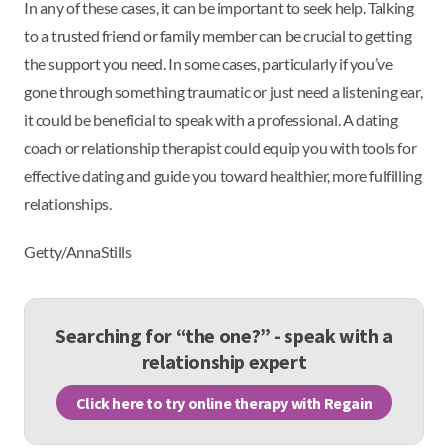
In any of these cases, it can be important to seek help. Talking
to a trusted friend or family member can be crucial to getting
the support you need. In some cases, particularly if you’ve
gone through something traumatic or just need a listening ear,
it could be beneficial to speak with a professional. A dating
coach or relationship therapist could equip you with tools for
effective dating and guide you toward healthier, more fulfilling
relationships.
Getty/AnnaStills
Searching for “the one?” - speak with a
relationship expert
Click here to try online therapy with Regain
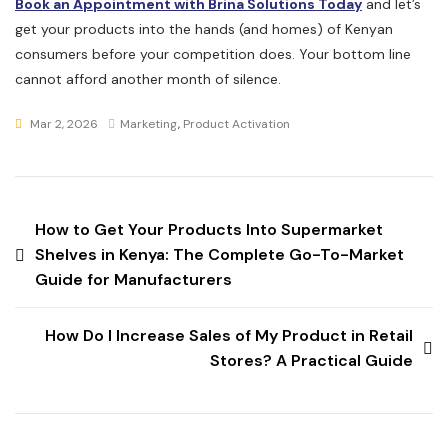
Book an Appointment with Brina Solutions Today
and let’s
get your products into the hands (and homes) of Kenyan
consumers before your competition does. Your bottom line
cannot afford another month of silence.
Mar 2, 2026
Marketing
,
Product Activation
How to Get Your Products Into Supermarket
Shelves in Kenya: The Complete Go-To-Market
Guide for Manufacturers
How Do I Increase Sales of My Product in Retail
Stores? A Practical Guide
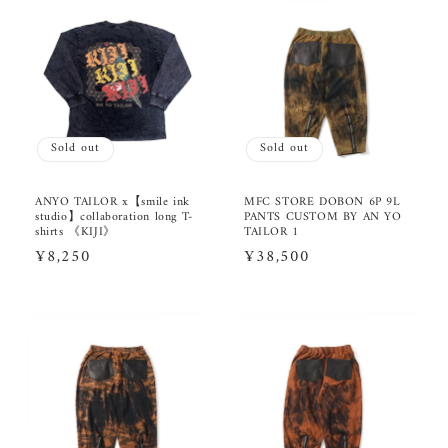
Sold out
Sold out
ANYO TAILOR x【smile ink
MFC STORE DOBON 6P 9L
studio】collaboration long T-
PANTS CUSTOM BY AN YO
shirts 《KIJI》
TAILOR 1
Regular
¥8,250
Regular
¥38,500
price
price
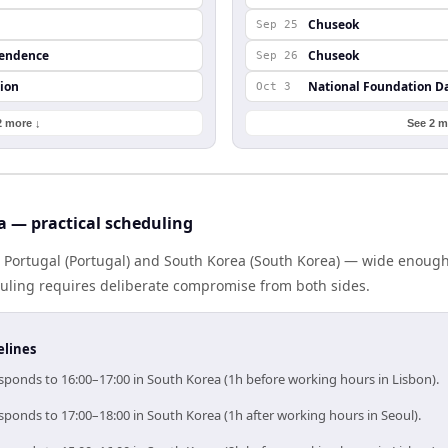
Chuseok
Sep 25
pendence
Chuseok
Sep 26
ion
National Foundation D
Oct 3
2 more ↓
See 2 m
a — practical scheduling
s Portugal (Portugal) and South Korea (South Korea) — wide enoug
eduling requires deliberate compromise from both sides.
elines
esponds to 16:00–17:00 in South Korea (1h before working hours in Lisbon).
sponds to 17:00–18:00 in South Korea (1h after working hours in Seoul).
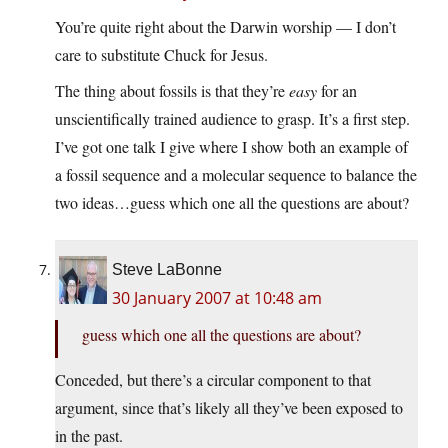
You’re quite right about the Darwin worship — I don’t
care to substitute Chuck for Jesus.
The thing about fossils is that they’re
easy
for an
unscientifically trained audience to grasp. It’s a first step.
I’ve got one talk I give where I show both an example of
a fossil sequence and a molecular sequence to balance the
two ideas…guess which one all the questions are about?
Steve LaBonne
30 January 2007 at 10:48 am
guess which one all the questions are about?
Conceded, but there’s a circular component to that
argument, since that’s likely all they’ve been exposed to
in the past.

---

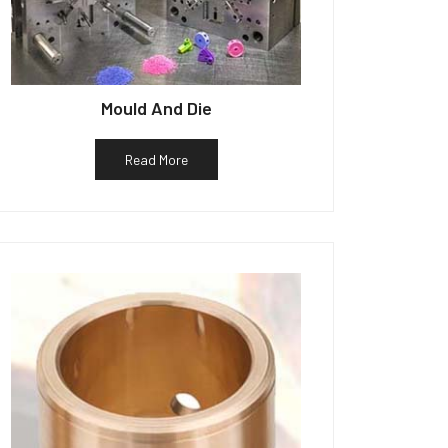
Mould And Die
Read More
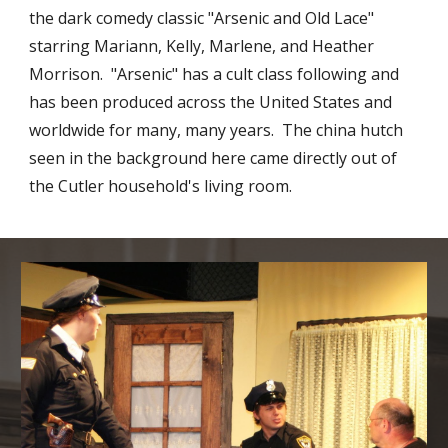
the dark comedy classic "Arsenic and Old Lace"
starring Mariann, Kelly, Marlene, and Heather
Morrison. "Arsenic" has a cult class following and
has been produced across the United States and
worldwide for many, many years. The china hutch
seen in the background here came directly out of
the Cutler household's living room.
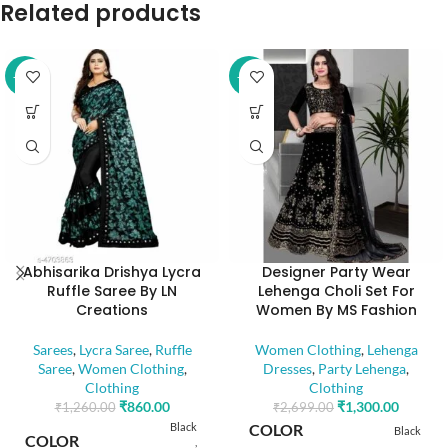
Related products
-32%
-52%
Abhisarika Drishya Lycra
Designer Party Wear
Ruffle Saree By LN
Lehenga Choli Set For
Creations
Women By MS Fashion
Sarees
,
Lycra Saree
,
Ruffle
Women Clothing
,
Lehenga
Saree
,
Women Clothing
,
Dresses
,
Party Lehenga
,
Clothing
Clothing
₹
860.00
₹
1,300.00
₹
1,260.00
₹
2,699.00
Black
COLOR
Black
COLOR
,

Work instructions | Return from the data every line that holds "both".

Answer to this exercise |
eduling requires deliberate compromise from both sides.
I’ve got one talk I give where I show both an example of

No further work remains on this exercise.